Called IGTV in a nod to traditional television, the service plans to feature videos from rising Internet celebrities, artists and pets, some of whom have tens of millions of social media followers.
It will increase Instagram’s video time limit from one minute to 10 minutes for most users. Accounts with large audiences will be able to go as long as an hour.
“Teens are now watching 40 percent less TV than they did five years ago,” Instagram Chief Executive Kevin Systrom said at an event to announce the launch in San Francisco. “It’s time for video to move forward and evolve.”

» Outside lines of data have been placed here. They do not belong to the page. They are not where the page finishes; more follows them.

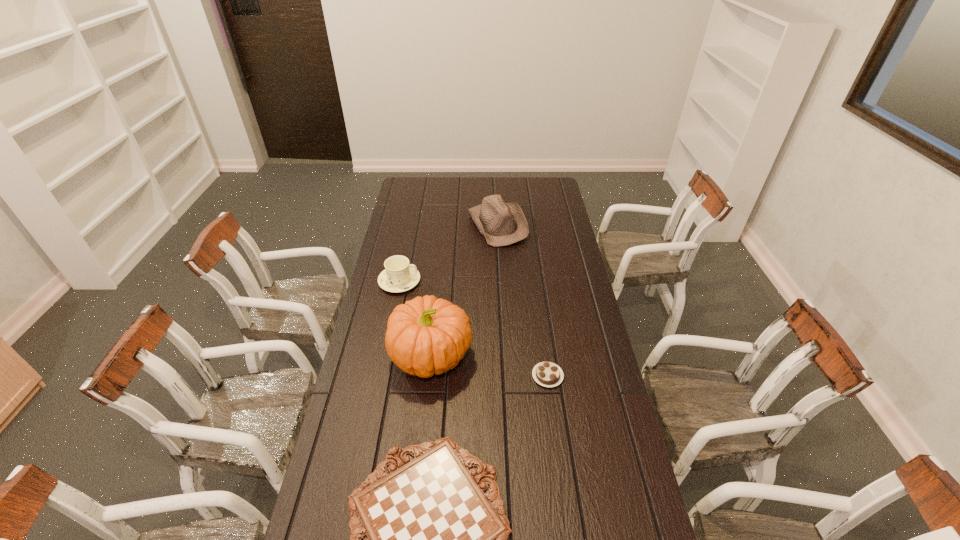
The image size is (960, 540). I want to click on object that is the fourth closest to the nearest object, so click(x=501, y=223).

This screenshot has width=960, height=540. What are the coordinates of `vacant space that satisfies the following two spatial constraints: 1. on the handle side of the third shortest object; 2. on the right side of the chocolate cake` in the screenshot? It's located at (380, 376).

At what (x,y) coordinates should I click in order to perform the action: click on vacant space that satisfies the following two spatial constraints: 1. on the back side of the chocolate cake; 2. on the handle side of the chinaware. Please return your answer as a coordinate pair (x, y). This screenshot has height=540, width=960. Looking at the image, I should click on (535, 281).

What are the coordinates of `free space that satisfies the following two spatial constraints: 1. on the handle side of the chinaware; 2. on the right side of the chocolate cake` in the screenshot? It's located at (380, 376).

Identify the location of blank area in the image that satisfies the following two spatial constraints: 1. on the surface of the fourth tallest object; 2. on the right side of the tallest object. The height and width of the screenshot is (540, 960). (430, 376).

This screenshot has width=960, height=540. What are the coordinates of `blank space that satisfies the following two spatial constraints: 1. on the back side of the chocolate cake; 2. on the handle side of the chinaware` in the screenshot? It's located at (535, 281).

Instagram, which was founded in 2010 as a photo-sharing app, has surpassed one billion users, Systrom said.
According to the Pew Research Center, 72 percent of US kids ranging from 13 to 17 years old use Instagram, second to YouTube at 85 percent. Only 51 percent of people in that group now use Facebook, down from 71 percent from a similar Pew survey in 2014-15.

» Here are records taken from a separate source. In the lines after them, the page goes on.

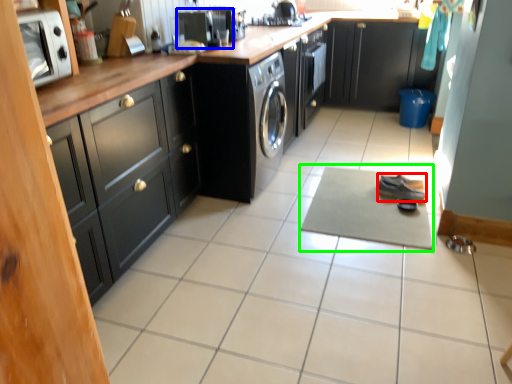
Question: Which object is positioned closest to shoe (highlighted by a red box)? Select from appliance (highlighted by a blue box) and yoga mat (highlighted by a green box).

Choices:
 (A) appliance
 (B) yoga mat

Answer: (B)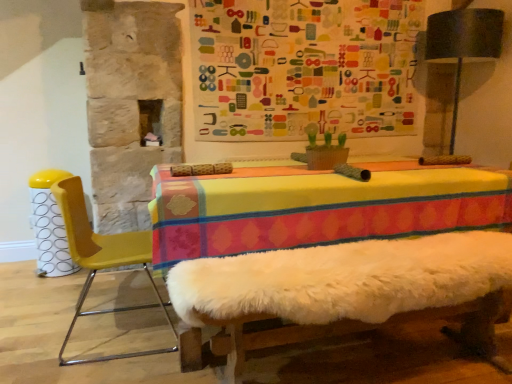
Locate an element on the screen. The image size is (512, 384). free spot to the left of yellow plastic chair at left is located at coordinates (38, 332).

Founded in 2010, Instagram has surpassed one billion users. /VCG Photo
Founded in 2010, Instagram has surpassed one billion users. /VCG Photo
Tech firms such as Facebook, Alphabet Inc’s YouTube and Snap Inc’s Snapchat have been spending heavily to grow mobile video services that will attract both users and corporate brand advertising, and longer clips are more conducive for video ads lasting from 30 seconds to one minute.

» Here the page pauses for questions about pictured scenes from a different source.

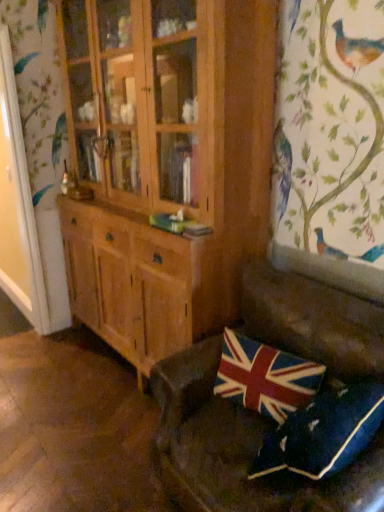
Question: Is leather couch at lower right touching union jack fabric pillow at lower right, which appears as the first pillow when viewed from the back?

Choices:
 (A) no
 (B) yes

Answer: (A)

Question: From the image's perspective, does leather couch at lower right appear lower than union jack fabric pillow at lower right, which appears as the first pillow when viewed from the back?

Courting stars to post videos is part of their strategies. Instagram said it has signed up personalities such as Lele Pons, who has 25 million Instagram followers, for IGTV.
Pons said she did not plan to choose sides between two of Silicon Valley’s largest companies. “I’m still going to be posting on YouTube as well as on Instagram,” she told reporters.
Facebook on Tuesday launched a separate effort to lure video makers away from YouTube, offering ways to make money on the Facebook app. YouTube said it plans to update its commercialization options this week.
Instagram does not immediately plan to share revenue with video creators but may in the future, Systrom said.
IGTV will be available as part of Instagram’s app and as a separate app, he said.
Instagram Chief Executive Kevin Systrom. /VCG Photo
Instagram Chief Executive Kevin Systrom. /VCG Photo
The service does not have advertising at launch, but research firm eMarketer said it expects it will have ads eventually, and that marketers in the meantime will sign up stars for endorsement deals.
As social media “influencers” have gained popularity, “I only wonder why it took Instagram so long to roll this out,” eMarketer analyst Debra Aho Williamson said.
Instagram, which Facebook bought in 2012 for one billion US dollars, has grown by adding features like messaging and short videos. In 2016, it added the ability to post slideshows that disappear in 24 hours, a copy of Snapchat’s popular “stories” feature.